I know that many wish to accept the simple explanation that recent violence is solely explained by Islamic fanaticism.

No doubt it’s involved. Please understand that I am not trying to excuse or exonerate terrorism when I say what follows.

But when I checked the culprits of the Charlie Hebdo murders, all had drugs records or connections. The same was true of the Bataclan gang, of the Tunis beach killer and of the Thalys train terrorist. 

It is also true of the two young men who murdered a defenceless and aged priest near Rouen last week.

One of them had also been hospitalised as a teenager for mental disorders and so almost certainly prescribed powerful psychiatric drugs.

The Nice killer had been smoking marijuana and taking mind-altering prescription drugs, almost certainly ‘antidepressants’. 

As an experienced Paris journalist said to me on Friday: ‘After covering all of the recent terrorist attacks here, I’d conclude that the hit-and-die killers involved all spent the vast majority of their miserable lives smoking cannabis while playing hugely violent video games.’

Now look at the German events, eclipsed by Rouen.

The Ansbach suicide bomber had a string of drug offences. So did the machete killer who murdered a woman on a train in Stuttgart.

The Munich shopping mall killer had spent months in a mental hospital being treated (almost certainly with drugs) for depression and anxiety.

Here is my point. We know far more about these highly publicised cases than we do about most crimes.

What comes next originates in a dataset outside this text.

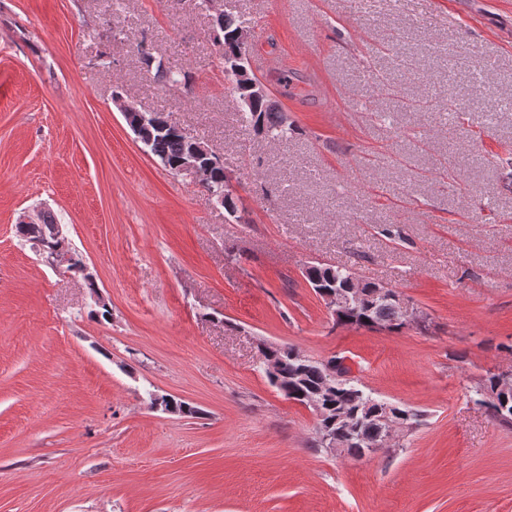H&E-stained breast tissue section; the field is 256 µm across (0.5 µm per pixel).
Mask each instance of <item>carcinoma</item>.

Given that mind-altering drugs, legal or illegal, are present in so many of them, shouldn’t we be enquiring into the possibility that the link might be significant in a much wider number of violent killings?

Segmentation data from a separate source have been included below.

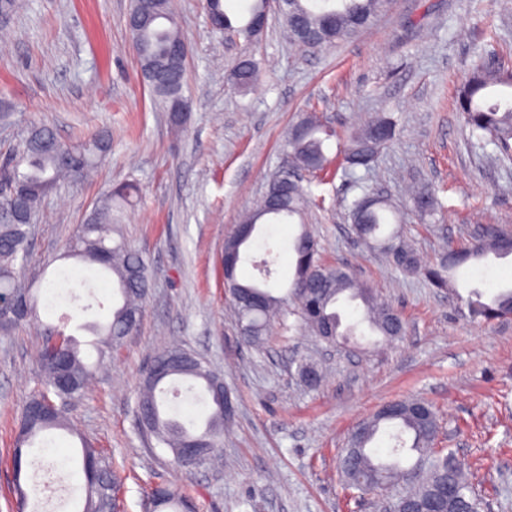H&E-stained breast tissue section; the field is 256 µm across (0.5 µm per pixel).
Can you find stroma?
<instances>
[{"mask_svg":"<svg viewBox=\"0 0 512 512\" xmlns=\"http://www.w3.org/2000/svg\"><path fill=\"white\" fill-rule=\"evenodd\" d=\"M131 0H26L0 47V157L34 126L75 144L105 130L112 150L88 180L58 186L42 202L22 277L43 273L53 304L38 323L0 335V512H41L39 489L26 505L14 492L13 448L26 400L40 386L33 354L41 326H63L87 348L83 324L106 321L118 302L111 277L62 260L70 239L111 185L133 181L140 196L122 232L153 268L137 331L114 349L76 407L75 434L47 433L46 449H29L28 472L64 476L66 512L86 496L81 443L91 442L121 478V512H146L154 485L179 488L198 512H376L349 489L337 456L353 429L382 404L429 401L439 421L434 441L473 475L483 512H512V317L477 323L454 291L429 288L359 247L350 204L360 190L343 173L304 179L319 206L308 216L326 262L350 267L405 322L391 342L333 347L296 316L274 319L264 350L245 345L224 288V240L252 209L272 174L286 165L284 139L310 110L341 135L382 109L396 137L366 175L397 208L420 259L466 243L480 224L512 225V161L478 148L453 110L460 79L487 45L512 53V14L498 0H397L391 13L336 47L307 52L289 44L277 16L248 41L214 33L200 0H175L190 48L187 93L194 107L182 130L155 109L137 77L126 17ZM496 40H489L488 28ZM245 56L260 80L239 93L230 74ZM434 189L438 222L421 221L410 195ZM293 224H265L239 267L272 256L269 284L283 293L294 273ZM180 344L224 378L235 414L224 432L222 464L180 471L149 445L136 397L150 356ZM317 364L323 384L308 388L296 361Z\"/></svg>","mask_w":512,"mask_h":512,"instance_id":"1","label":"stroma"}]
</instances>
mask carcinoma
<instances>
[{
  "instance_id": "1",
  "label": "carcinoma",
  "mask_w": 512,
  "mask_h": 512,
  "mask_svg": "<svg viewBox=\"0 0 512 512\" xmlns=\"http://www.w3.org/2000/svg\"><path fill=\"white\" fill-rule=\"evenodd\" d=\"M394 0H279L278 16L283 20L288 39L299 49H328L370 26L387 14ZM265 7L264 0H251L248 18L240 24L226 10L225 0L204 4L224 24L219 33L250 39L253 19ZM136 34L135 55L142 82L148 87L154 104L171 115L175 127L183 125L176 112L185 101L187 61L176 54L185 52L187 42L180 33L171 9V0H153L137 23H126ZM258 77L257 63L244 59L234 70L236 84L248 88ZM454 109L470 137L477 145H494L501 156L512 159V64L491 50L479 57L464 74L453 100ZM396 133V121L385 112H376L359 128L349 132L337 156L328 152L327 141L336 132L311 112L294 124L285 140V150L296 175H333L336 168L352 179L357 170H370L379 155L390 145ZM111 149V137L101 131L76 144H65L46 127H34L27 136L0 161V182L12 190L0 193V334L8 335L37 317L39 297L19 278L28 260V240L41 201L59 181L86 176L96 168ZM140 194L137 184L127 181L107 190L70 243L66 259L97 265L112 275L118 285L122 304L112 311V320L103 327L104 339L98 348V360L88 365L80 357L76 342L54 325L44 328L39 350L42 388L31 401L53 405L48 419L33 417L23 407L15 437L13 468L23 472L24 449L51 431H69V414L80 401L94 371L104 364L106 355L121 345L137 329L143 301L152 282V271L142 254L119 233L125 207ZM412 208L422 218L438 211V201L429 189L413 195ZM313 205L299 182L286 192L268 190L261 201L242 220L244 224H289L299 220V231L292 241L295 253L294 277L289 290L276 295L255 282L244 281L238 272L225 280L233 301L240 336L244 342L258 346L266 335L270 320L285 314L292 305L303 325L314 334L332 330L357 341L358 324H367L370 333L385 339L402 335L401 316L371 288L360 282L344 266L328 264L320 257L318 241L304 223L305 211ZM393 215L388 200L366 188L350 206L356 236L369 247L380 251L389 263L404 274L420 276L439 291L456 287V274L463 268L479 265L490 258L512 256V226L483 224L464 245H450L433 263H423L400 230L388 229ZM469 317L478 323H492L512 314V288H501L490 298L480 286L473 285L464 299ZM363 307L359 323L342 324L339 307L343 304ZM185 353L172 345L154 354L152 362L165 363L159 376L145 373L137 400L140 419L152 416L149 431L156 445L166 448L174 464H179L178 448L190 440L203 439L210 444L206 460L220 455L224 445V424L229 419L216 402L213 383L223 378L204 364L191 371L178 361ZM186 391L200 389L193 396L196 403L209 407L203 427H188L178 411H166L168 396H179V384ZM400 412L376 418L358 441L348 440L338 462L342 477L350 487L366 492L380 490L383 484L403 482L417 502L435 512H482L483 503L466 478L464 464L453 454L433 452L432 442L438 428L431 403L419 398L397 401ZM396 426L391 435L392 460L381 461L368 451L378 432ZM82 469L87 494L81 512H100L112 502L120 489V480L102 451L82 441ZM164 512H197L193 498L166 489L160 506Z\"/></svg>"
}]
</instances>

And, if it turns out that it is, we might be able to save many lives in future. Isn’t that worth a little thought and effort?

And, echoing Giles Fraser on this week’s Moral Maze:

If a trendy charity announced that it was holding seminars for burglars, to show them how to avoid being hurt in the course of breaking into our homes, you wouldn’t expect the police to approve.

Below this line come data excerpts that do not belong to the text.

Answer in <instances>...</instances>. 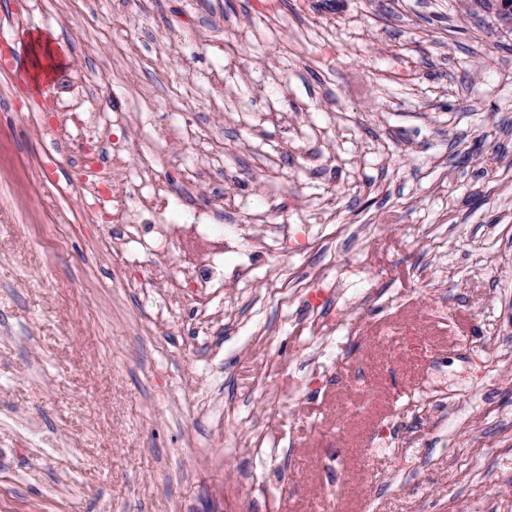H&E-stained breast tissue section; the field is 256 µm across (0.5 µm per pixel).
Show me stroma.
I'll return each instance as SVG.
<instances>
[{"mask_svg":"<svg viewBox=\"0 0 512 512\" xmlns=\"http://www.w3.org/2000/svg\"><path fill=\"white\" fill-rule=\"evenodd\" d=\"M0 512H512V23L471 0H0ZM62 60L28 85L31 37ZM83 96L232 225L224 273L115 285ZM53 163H45L46 153ZM264 222H255L257 212ZM392 432L388 452L377 434ZM264 434L254 450L256 434ZM58 102L54 98L45 99L44 102L26 104L25 112L21 113L28 119L36 122L38 125L42 138L50 145H55L63 137L62 129L55 122H50L46 119V113L56 112Z\"/></svg>","mask_w":512,"mask_h":512,"instance_id":"1","label":"stroma"}]
</instances>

They may not care all that much about crime these days, but they’d have to put a stop to it.

Yet when a trendy charity offered to test illegal drugs for ‘quality’ at a music festival in Cambridgeshire, the local police gave their blessing.

The ‘tests’ duly went ahead, and hundreds of squalid, selfish people went unpunished for blatant breaches of criminal law.

All that users of illegal drugs need to know about quality is that they are dangerous. That’s why it is illegal to possess them.

For drug-taking, like burglary, is not a victimless crime.

The victims are the families of the users, who must often spend many years picking up the pieces of broken lives, and us, the taxpayers, who must look after them, too.

Whatever we pay the police for (and this is increasingly unclear to me) we do not pay them to undermine the law in this way.

The Cambridgeshire force should be reminded that their salaries and offices are funded by taxes that would not be paid if the law was not widely obeyed and enforced.

If they undermine the law, they undermine themselves.